Saved entries:
..............................
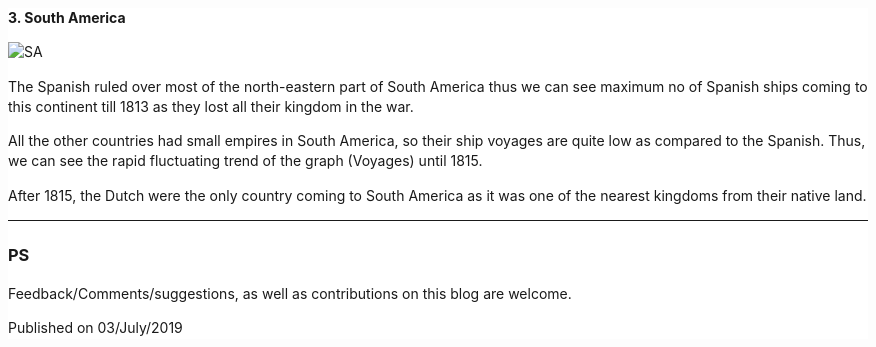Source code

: **3. South America**

![SA](https://lh4.googleusercontent.com/77k1rjNTENigMdd_XKgk50GExOsKhiqqPL3PRn170RirvfSplB1uxOaUl7sGfVkWbqMbVWVAll27MvoHcQS806OLpHkareRByRW0m_9KYvKH8m0q9xb_sCACvtzdFCNzDy5yQZ6x)

The Spanish ruled over most of the north-eastern part of South America thus we
can see maximum no of Spanish ships coming to this continent till 1813 as they
lost all their kingdom in the war.

All the other countries had small empires in South America, so their ship
voyages are quite low as compared to the Spanish. Thus, we can see the rapid
fluctuating trend of the graph (Voyages) until 1815.

After 1815, the Dutch were the only country coming to South America as it was
one of the nearest kingdoms from their native land.

---

### PS

Feedback/Comments/suggestions, as well as contributions on this blog are
welcome.

<p class="meta">
Published on 03/July/2019
</p>

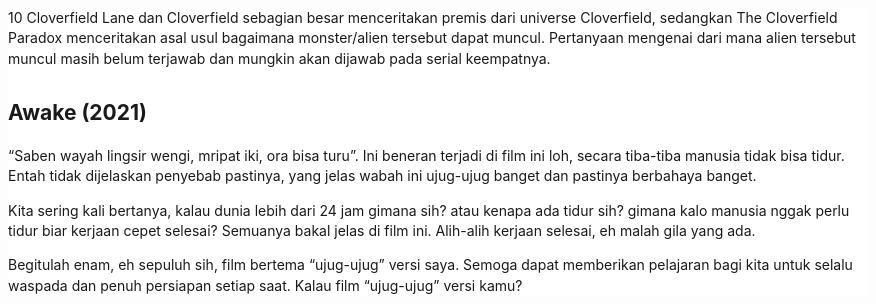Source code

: 10 Cloverfield Lane dan Cloverfield sebagian besar menceritakan premis dari universe Cloverfield, sedangkan The Cloverfield Paradox menceritakan asal usul bagaimana monster/alien tersebut dapat muncul. Pertanyaan mengenai dari mana alien tersebut muncul masih belum terjawab dan mungkin akan dijawab pada serial keempatnya.

<iframe width="560" height="315" src="https://www.youtube.com/embed/_afPFLvh2qg?si=tAuTLI0FovdpEjqM" title="YouTube video player" frameborder="0" allow="accelerometer; autoplay; clipboard-write; encrypted-media; gyroscope; picture-in-picture; web-share" referrerpolicy="strict-origin-when-cross-origin" allowfullscreen></iframe>

## Awake (2021)

“Saben wayah lingsir wengi, mripat iki, ora bisa turu”. Ini beneran terjadi di film ini loh, secara tiba-tiba manusia tidak bisa tidur. Entah tidak dijelaskan penyebab pastinya, yang jelas wabah ini ujug-ujug banget dan pastinya berbahaya banget.

Kita sering kali bertanya, kalau dunia lebih dari 24 jam gimana sih? atau kenapa ada tidur sih? gimana kalo manusia nggak perlu tidur biar kerjaan cepet selesai? Semuanya bakal jelas di film ini. Alih-alih kerjaan selesai, eh malah gila yang ada.

<iframe width="560" height="315" src="https://www.youtube.com/embed/2fuowcxdrYc?si=q7uv5bXypjS4zb5W" title="YouTube video player" frameborder="0" allow="accelerometer; autoplay; clipboard-write; encrypted-media; gyroscope; picture-in-picture; web-share" referrerpolicy="strict-origin-when-cross-origin" allowfullscreen></iframe>

Begitulah enam, eh sepuluh sih, film bertema “ujug-ujug” versi saya. Semoga dapat memberikan pelajaran bagi kita untuk selalu waspada dan penuh persiapan setiap saat. Kalau film “ujug-ujug” versi kamu?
..............................
**EXERCISE**
Set down exactly what runs from the line containing "Kita sering kali" through the last line above, both lines included.

**EXERCISE OUTPUT**
Kita sering kali bertanya, kalau dunia lebih dari 24 jam gimana sih? atau kenapa ada tidur sih? gimana kalo manusia nggak perlu tidur biar kerjaan cepet selesai? Semuanya bakal jelas di film ini. Alih-alih kerjaan selesai, eh malah gila yang ada.

<iframe width="560" height="315" src="https://www.youtube.com/embed/2fuowcxdrYc?si=q7uv5bXypjS4zb5W" title="YouTube video player" frameborder="0" allow="accelerometer; autoplay; clipboard-write; encrypted-media; gyroscope; picture-in-picture; web-share" referrerpolicy="strict-origin-when-cross-origin" allowfullscreen></iframe>

Begitulah enam, eh sepuluh sih, film bertema “ujug-ujug” versi saya. Semoga dapat memberikan pelajaran bagi kita untuk selalu waspada dan penuh persiapan setiap saat. Kalau film “ujug-ujug” versi kamu?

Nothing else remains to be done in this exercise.